Journal
Bridging Eastern and Western Psychiatry
Мост между Восточной и Западной п&#

Cesare Lombroso (1836-1909)

Cesare Lombroso (1835-1909), an Italian psychiatrist, is considered the father of criminal anthropology. In the late XIX century by studying the anthropological measures of alive and executed prisoners, he hypothesized that the innate tendency of some individuals to criminal behaviours could be inferred by peculiar signs such as: shape and dimension and of the skull, forehead and jaw, tattoos, etc. In his opinion, these anomalies, named stigmata, recalling that of apes, and prehistoric humans represented a reappearance of primitive traits (atavism); these reversion of evolution was more likely persist in rural locations, but also in the slums of suburban areas, where violent behaviours could become adaptive.

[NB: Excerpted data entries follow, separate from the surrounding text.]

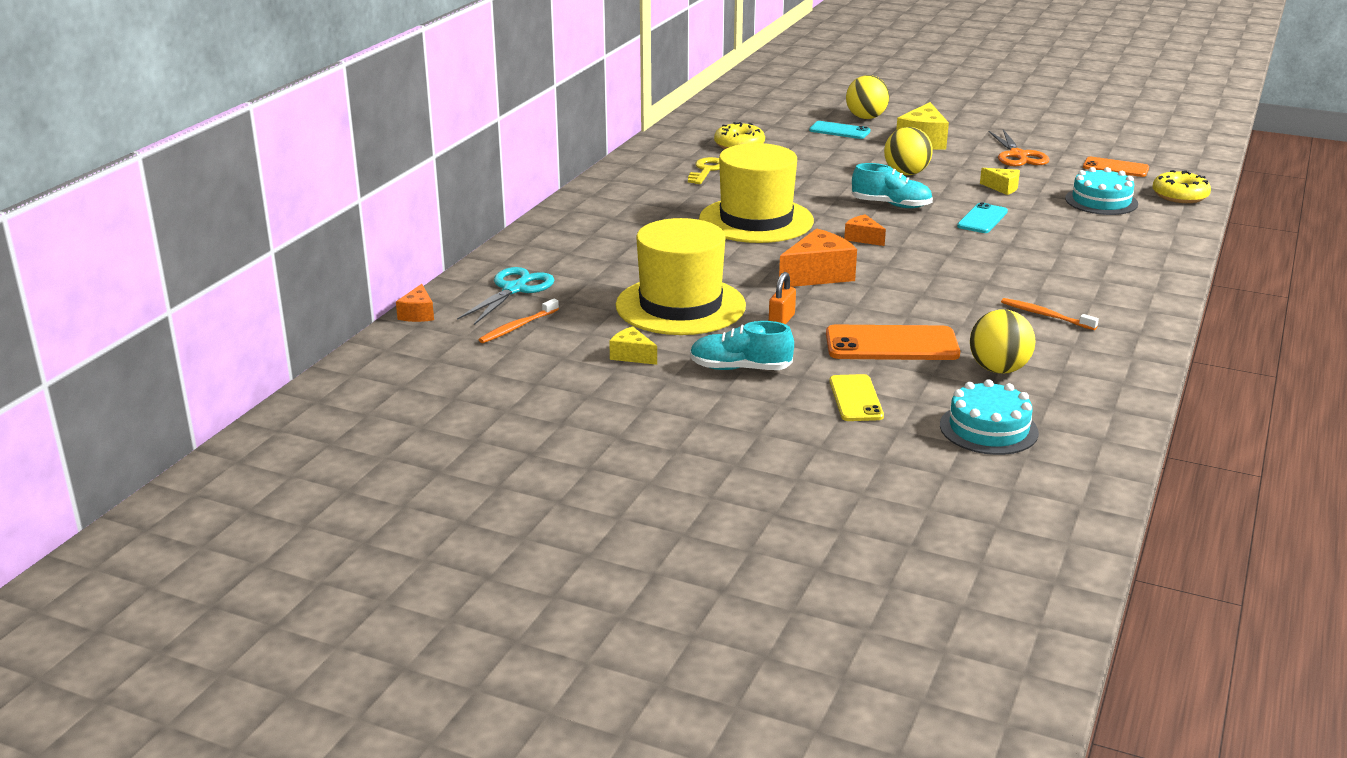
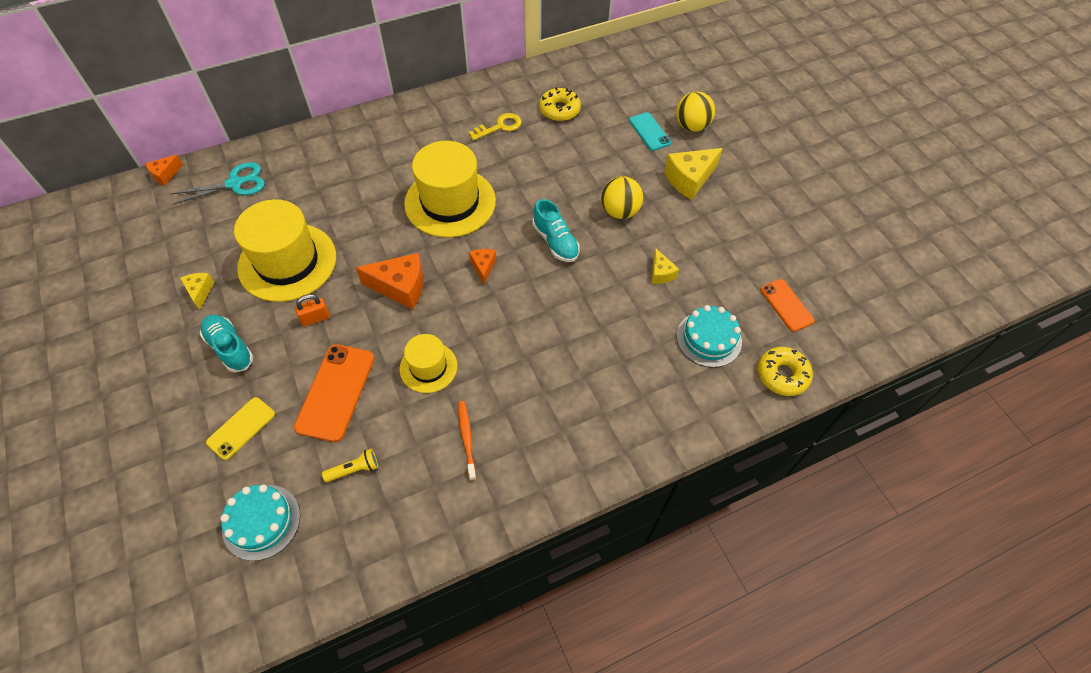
camera: 40 degrees right, 30 degrees up
orange toothbrush [478,299,559,343] -> none
orange phone [826,325,960,360] -> orange phone turned 60 degrees clockwise [294,344,374,442]
turquoise phone [957,202,1008,233] -> none
yellow ball [970,309,1036,374] -> yellow flashlight [322,449,378,482]
orange scissors [989,129,1049,166] -> none
none -> yellow hat [400,334,457,393]

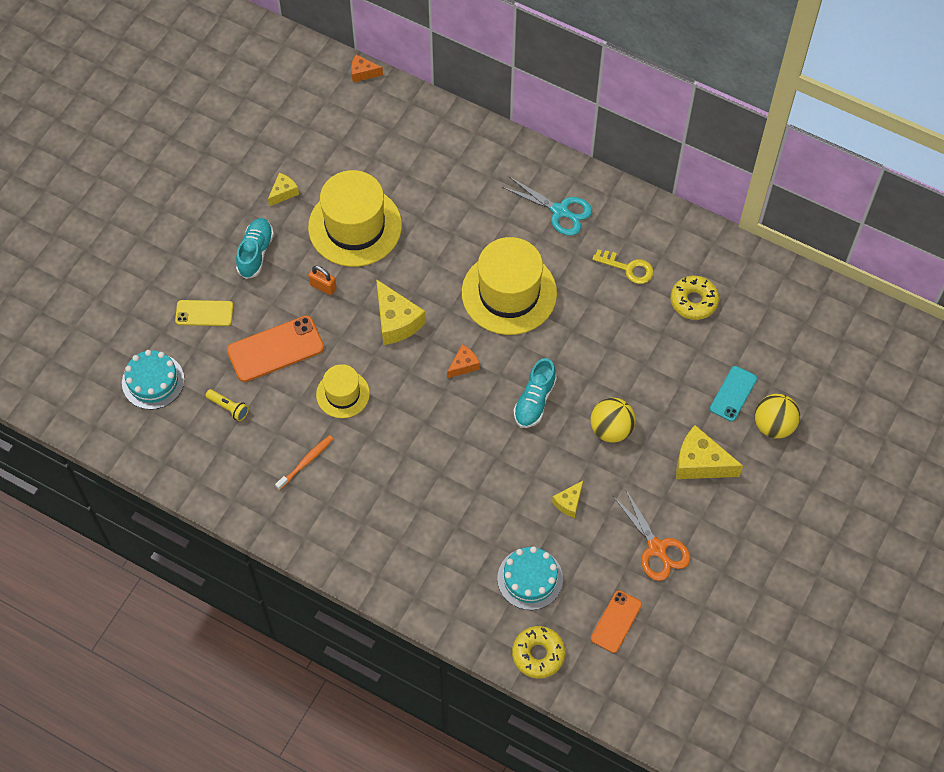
camera: 55 degrees right, 5 degrees up
turquoise scissors [170,162,265,205] -> turquoise scissors moved to [502,177,592,236]
orange cheese [356,253,423,309] -> yellow cheese [376,279,426,345]
none -> orange scissors [613,488,691,581]

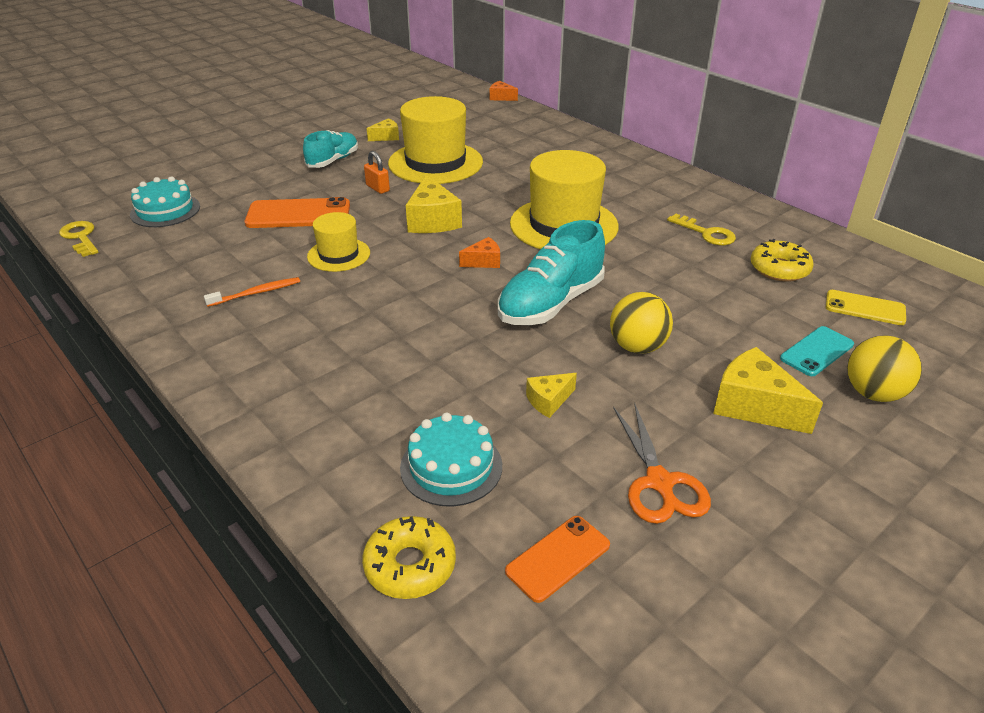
camera: 20 degrees right, 25 degrees down
yellow phone [175,300,233,326] -> yellow phone moved to [826,290,906,325]
yellow flashlight [206,389,249,421] -> none
turquoise scissors [502,177,592,236] -> none
turquoise shoe [514,358,557,428] -> turquoise shoe [498,220,605,325], size x1.55
none -> yellow key [59,221,99,257]

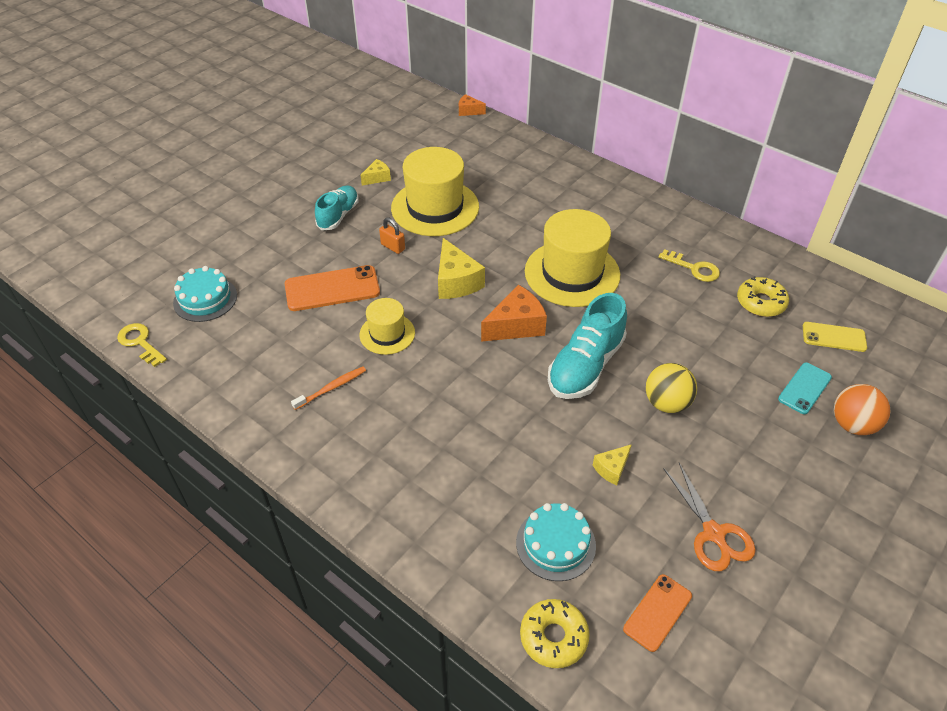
camera: 10 degrees left, 10 degrees up
orange cheese [459,237,500,268] -> orange cheese [481,285,547,342], size x1.81
yellow cheese [713,347,823,434] -> none
yellow ball [847,335,922,402] -> orange ball [834,384,891,435]

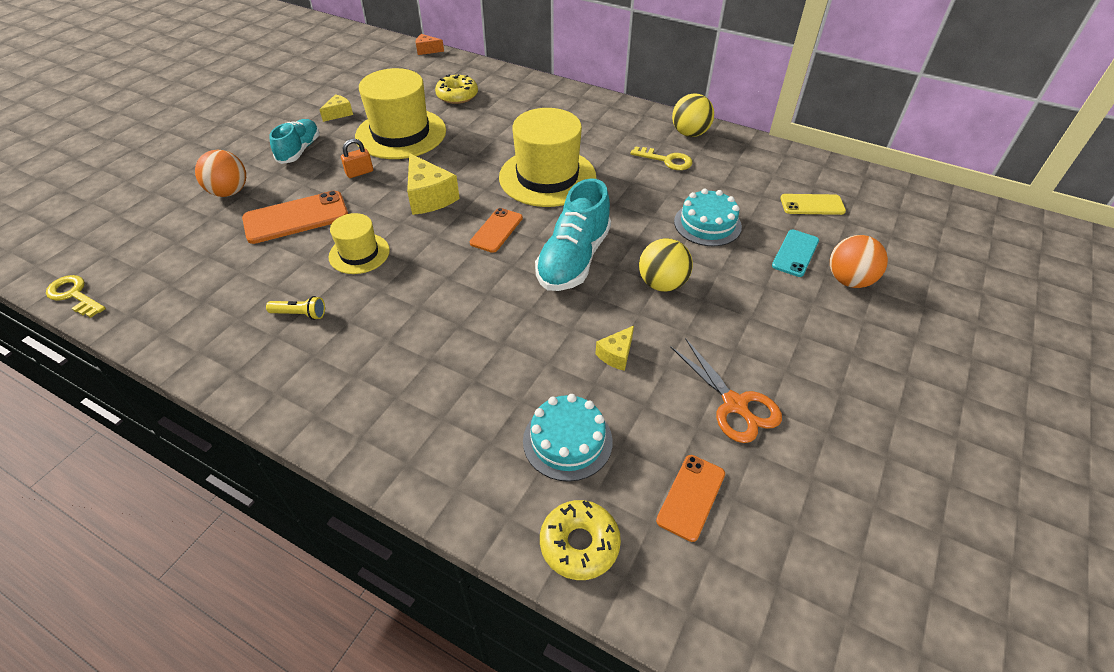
camera: 10 degrees left, 0 degrees up
turquoise cake [173,266,237,322] -> turquoise cake moved to [674,188,742,246]
orange toothbrush [291,367,366,410] -> yellow flashlight [266,296,325,320]
orange padlock [379,218,405,254] -> orange padlock turned 60 degrees counterclockwise [341,139,373,178]
orange cheese [481,285,547,342] -> orange phone [470,208,523,253]
yellow donut [737,276,789,317] -> yellow donut moved to [435,74,478,104]
none -> orange ball [195,150,246,197]
none -> yellow ball [672,93,714,137]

By examining physical features it was possible to individuate potential criminals and adopt strategies for crime prevention and punishment. In any case, according to this point of view, crime repression had to take into account a more human attitude toward these people, who were unable to restrain from committing crime and thus biologically driven to delinquency.
Although Lombroso’s theories became widespread, as testified by the many translations of his writings, mainly “Criminal Man” (1876), they were also object of discredit and opposition, mainly due to the lack of any intrinsic scientific validity and in the nineteenth century theories emphasizing environmental and societal causes for criminality progressively became prevalent.